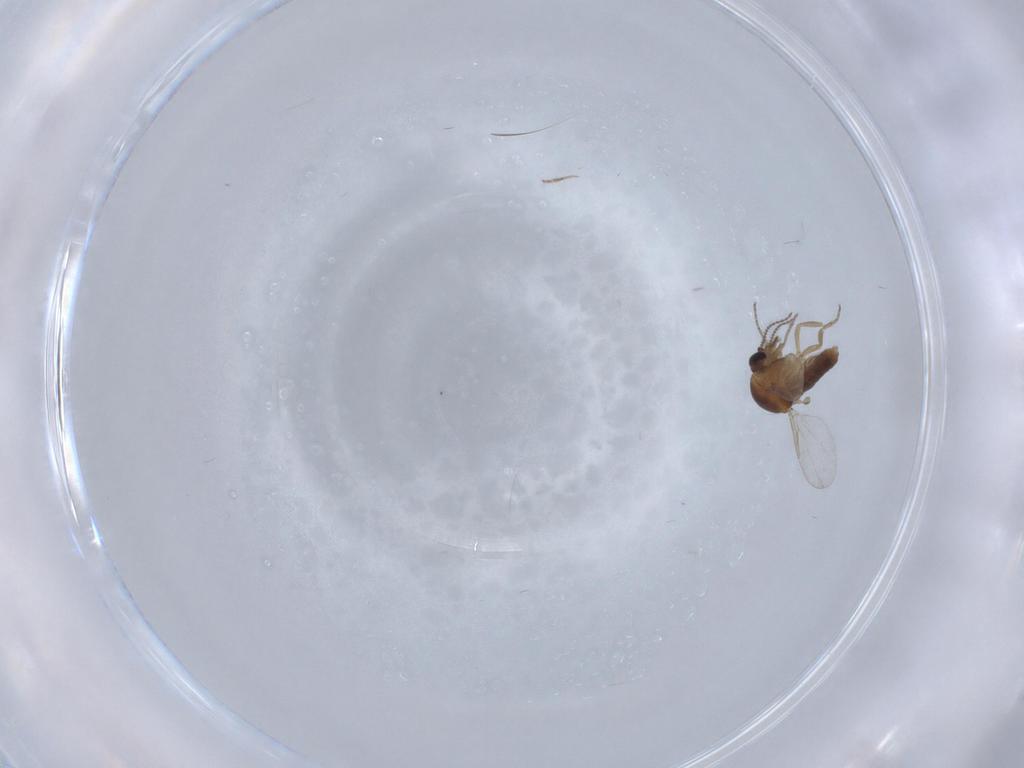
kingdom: Animalia
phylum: Arthropoda
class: Insecta
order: Diptera
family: Ceratopogonidae
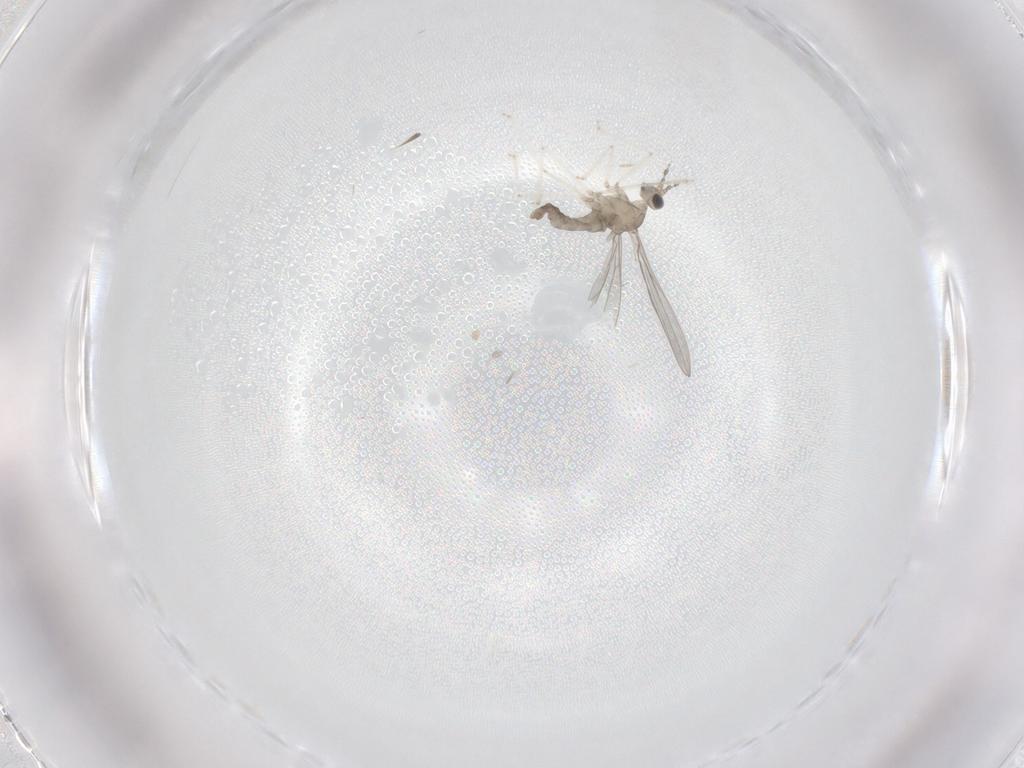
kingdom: Animalia
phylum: Arthropoda
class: Insecta
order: Diptera
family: Cecidomyiidae
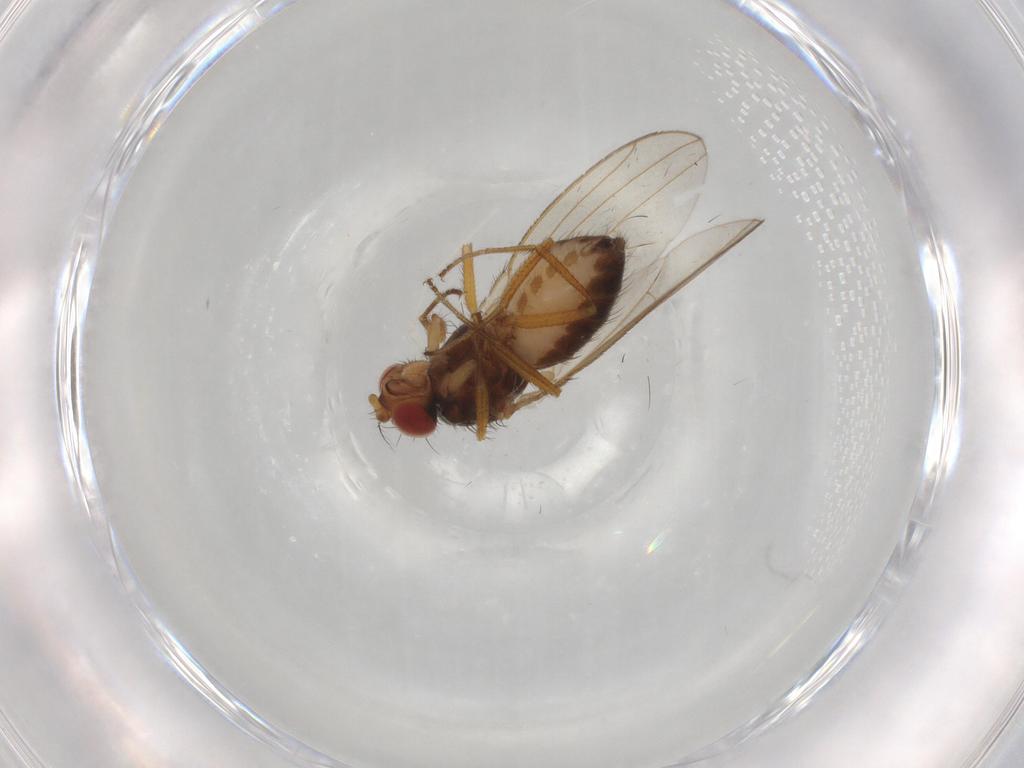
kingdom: Animalia
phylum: Arthropoda
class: Insecta
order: Diptera
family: Drosophilidae
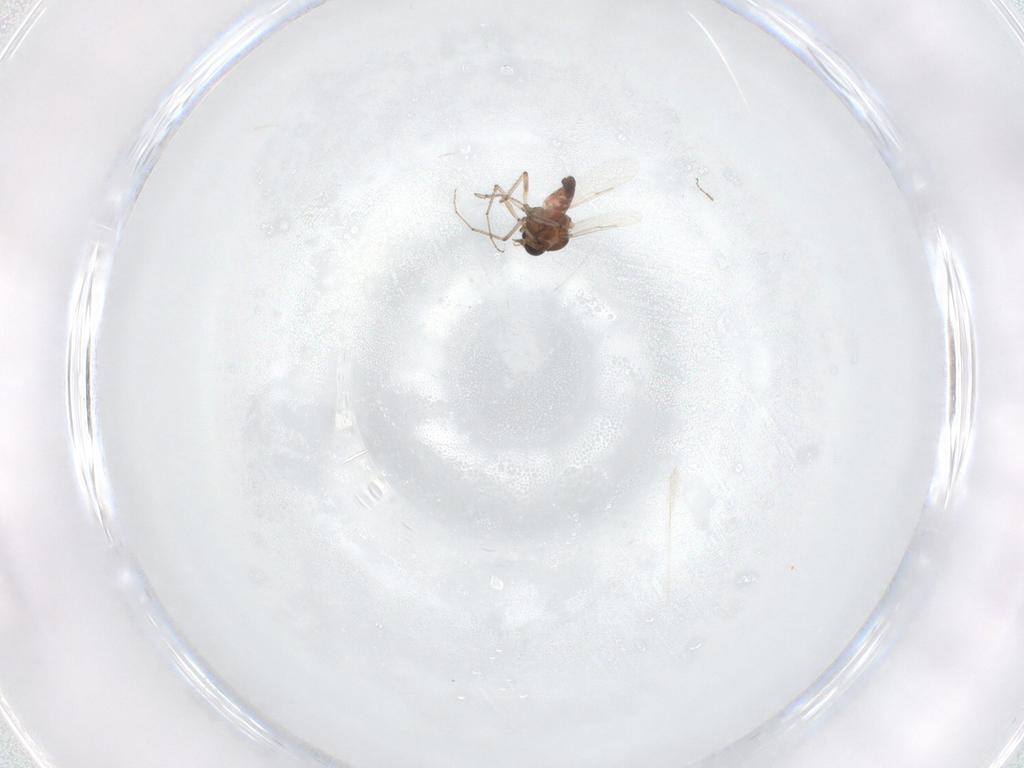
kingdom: Animalia
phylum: Arthropoda
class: Insecta
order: Diptera
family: Ceratopogonidae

****

### SET EXERCISE
Repeat the lines of all the records, swapping "family" for "Family" and keeping everything else the same. Leave the pictures out.

### ANSWER TO THIS EXERCISE
kingdom: Animalia
phylum: Arthropoda
class: Insecta
order: Diptera
Family: Ceratopogonidae
kingdom: Animalia
phylum: Arthropoda
class: Insecta
order: Diptera
Family: Cecidomyiidae
kingdom: Animalia
phylum: Arthropoda
class: Insecta
order: Diptera
Family: Drosophilidae
kingdom: Animalia
phylum: Arthropoda
class: Insecta
order: Diptera
Family: Ceratopogonidae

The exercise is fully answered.